(58)【調査した分野】(Int.Cl.,DB名)
【発明の概要】
【発明が解決しようとする課題】
【0004】
上記した特許文献の空調システムは、空調機室から送気用区画部への空調済空気の送り出しに、空調機室に設けた複数台の送風機を用いている。こうした送風形態では、シロッコファンを内蔵した送風機が多用されている。この送風機は、例えば30cm角の略正方形の吸込パネルにより吸込口側の壁面に配設され、直径15cm程の吹出口から吸入空気を吹き出す構造を備えている。こうしたシロッコファン内蔵の送風機を複数台配設するに当たり、30cm角の吸込パネルを例えば縦横に並べてそれぞれの送風機からほぼ均等に送気用区画部に空調済空気を送り込めれば、特段の支障は無い。ところが、空調機室を屋根裏や送気用区画部に隣接した2階住居域に設ける場合、屋根組や2階の間取りと言った住居構造の制約を受けて、いくつかの送風機を送気用区画部から離れて配設せざるを得ないことも有り得る。送風機から送気用区画部までの隔たりが不均一であると、空調機室から送気用区画部に到る間において空調済空気の流れの乱れによる圧力損失が起きた状態で、送気用区画部に空調済空気が入り込み得る。こうしたことから、空調機室で得た空調済空気を、複数台の送風機を用いてムラなく送気用区画部に導き入れることが要請されるに到った。

• **抽出項目**:
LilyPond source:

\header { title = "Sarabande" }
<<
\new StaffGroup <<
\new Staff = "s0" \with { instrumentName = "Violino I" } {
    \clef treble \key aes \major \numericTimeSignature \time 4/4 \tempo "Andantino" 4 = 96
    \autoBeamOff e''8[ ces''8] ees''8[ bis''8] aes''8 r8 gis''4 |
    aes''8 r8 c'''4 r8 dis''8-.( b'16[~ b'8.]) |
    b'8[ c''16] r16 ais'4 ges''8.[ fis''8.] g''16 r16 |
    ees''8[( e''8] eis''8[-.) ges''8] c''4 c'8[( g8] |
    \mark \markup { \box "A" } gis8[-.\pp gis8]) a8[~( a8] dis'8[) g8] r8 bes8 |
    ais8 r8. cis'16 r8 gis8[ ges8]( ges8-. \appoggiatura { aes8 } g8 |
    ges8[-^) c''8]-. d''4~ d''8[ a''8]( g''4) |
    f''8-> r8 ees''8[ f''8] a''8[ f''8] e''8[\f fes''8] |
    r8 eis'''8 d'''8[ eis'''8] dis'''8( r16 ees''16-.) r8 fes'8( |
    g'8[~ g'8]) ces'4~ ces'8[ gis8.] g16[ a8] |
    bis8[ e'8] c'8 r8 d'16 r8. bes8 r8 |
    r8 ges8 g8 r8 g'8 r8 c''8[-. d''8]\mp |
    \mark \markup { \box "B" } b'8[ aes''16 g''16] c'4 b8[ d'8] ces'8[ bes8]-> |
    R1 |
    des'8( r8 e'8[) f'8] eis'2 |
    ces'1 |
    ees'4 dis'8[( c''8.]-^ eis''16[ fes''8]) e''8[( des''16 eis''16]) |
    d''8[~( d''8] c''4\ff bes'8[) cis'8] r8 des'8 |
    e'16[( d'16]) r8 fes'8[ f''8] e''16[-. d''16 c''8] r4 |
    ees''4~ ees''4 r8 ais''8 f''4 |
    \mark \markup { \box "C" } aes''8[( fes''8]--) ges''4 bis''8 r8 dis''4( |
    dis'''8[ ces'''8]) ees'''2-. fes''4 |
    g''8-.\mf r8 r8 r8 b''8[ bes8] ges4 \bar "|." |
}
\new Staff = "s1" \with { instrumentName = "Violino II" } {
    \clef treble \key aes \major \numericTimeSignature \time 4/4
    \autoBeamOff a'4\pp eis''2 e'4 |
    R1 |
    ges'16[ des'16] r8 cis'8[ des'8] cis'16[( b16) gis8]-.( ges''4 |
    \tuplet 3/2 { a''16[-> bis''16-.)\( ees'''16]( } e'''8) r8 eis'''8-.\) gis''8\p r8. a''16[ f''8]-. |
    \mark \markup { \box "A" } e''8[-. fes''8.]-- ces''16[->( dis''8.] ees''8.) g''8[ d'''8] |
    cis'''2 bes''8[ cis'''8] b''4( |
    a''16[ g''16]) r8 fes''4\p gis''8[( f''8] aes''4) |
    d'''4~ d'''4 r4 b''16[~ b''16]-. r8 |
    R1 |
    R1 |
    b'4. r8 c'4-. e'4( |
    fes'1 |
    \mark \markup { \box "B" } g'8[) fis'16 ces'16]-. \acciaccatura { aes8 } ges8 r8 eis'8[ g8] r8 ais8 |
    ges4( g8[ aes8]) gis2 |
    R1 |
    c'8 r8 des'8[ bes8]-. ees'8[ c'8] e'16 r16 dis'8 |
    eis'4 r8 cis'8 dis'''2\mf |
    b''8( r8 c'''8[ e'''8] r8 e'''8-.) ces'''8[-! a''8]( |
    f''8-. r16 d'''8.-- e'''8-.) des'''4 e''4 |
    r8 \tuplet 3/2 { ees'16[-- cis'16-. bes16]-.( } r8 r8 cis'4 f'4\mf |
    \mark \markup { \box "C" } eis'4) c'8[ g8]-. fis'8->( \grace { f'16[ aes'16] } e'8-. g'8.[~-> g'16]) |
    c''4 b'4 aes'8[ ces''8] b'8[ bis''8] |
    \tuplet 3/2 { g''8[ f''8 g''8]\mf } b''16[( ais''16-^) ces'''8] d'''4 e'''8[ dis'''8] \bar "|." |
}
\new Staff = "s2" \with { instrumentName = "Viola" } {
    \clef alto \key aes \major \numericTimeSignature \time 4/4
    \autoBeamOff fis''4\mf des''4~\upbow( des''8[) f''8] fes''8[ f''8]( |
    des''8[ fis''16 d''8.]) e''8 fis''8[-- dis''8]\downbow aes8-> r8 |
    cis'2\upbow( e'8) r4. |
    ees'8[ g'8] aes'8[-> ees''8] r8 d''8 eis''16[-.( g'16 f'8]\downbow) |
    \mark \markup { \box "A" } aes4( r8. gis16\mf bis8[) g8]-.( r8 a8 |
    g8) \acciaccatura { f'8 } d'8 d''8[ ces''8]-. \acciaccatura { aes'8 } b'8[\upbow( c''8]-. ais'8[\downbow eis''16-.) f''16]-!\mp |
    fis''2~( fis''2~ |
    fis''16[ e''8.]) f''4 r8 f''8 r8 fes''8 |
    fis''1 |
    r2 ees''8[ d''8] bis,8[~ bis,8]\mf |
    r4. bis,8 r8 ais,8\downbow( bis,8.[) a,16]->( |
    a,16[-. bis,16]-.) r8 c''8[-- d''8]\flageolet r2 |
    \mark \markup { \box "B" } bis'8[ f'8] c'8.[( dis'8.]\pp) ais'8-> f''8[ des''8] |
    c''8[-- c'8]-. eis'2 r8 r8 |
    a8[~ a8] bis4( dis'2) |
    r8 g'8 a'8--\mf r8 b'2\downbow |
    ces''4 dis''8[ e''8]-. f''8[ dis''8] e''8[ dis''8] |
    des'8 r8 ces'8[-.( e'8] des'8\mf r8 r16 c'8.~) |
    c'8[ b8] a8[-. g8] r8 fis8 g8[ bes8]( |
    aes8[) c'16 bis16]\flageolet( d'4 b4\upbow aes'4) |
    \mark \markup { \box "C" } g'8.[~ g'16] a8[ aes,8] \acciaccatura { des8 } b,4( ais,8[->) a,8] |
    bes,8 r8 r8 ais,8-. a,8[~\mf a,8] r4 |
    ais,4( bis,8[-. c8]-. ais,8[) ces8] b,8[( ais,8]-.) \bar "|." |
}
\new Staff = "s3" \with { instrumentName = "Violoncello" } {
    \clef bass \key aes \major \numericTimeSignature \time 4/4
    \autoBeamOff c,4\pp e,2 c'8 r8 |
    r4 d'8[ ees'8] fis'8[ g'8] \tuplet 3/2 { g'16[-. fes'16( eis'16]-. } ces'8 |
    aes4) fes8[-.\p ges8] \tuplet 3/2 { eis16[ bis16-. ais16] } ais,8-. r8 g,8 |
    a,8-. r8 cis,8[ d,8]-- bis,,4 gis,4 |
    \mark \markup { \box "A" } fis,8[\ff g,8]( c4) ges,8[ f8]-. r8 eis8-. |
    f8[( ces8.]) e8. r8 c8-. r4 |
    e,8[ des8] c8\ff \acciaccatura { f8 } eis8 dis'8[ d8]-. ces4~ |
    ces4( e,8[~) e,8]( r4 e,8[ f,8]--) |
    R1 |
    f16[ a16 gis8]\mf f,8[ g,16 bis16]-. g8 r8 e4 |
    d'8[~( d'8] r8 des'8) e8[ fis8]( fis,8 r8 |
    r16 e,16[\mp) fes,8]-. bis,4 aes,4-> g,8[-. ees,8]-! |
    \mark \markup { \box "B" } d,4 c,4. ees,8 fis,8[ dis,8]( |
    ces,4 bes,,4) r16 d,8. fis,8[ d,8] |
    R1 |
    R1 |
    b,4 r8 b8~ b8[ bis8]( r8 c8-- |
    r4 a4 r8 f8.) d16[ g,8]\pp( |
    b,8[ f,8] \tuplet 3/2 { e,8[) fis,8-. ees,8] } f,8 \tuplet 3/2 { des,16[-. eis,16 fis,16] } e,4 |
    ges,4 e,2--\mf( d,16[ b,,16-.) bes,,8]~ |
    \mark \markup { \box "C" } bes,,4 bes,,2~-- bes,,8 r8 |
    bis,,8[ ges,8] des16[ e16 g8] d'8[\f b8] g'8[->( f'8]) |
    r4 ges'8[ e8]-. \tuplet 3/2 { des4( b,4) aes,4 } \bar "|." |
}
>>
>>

• **目標**: 原文では、シロッコファンを内蔵した送風機の吹出口の直径はどの程度とされているか。

• **解答**: 15cm程です。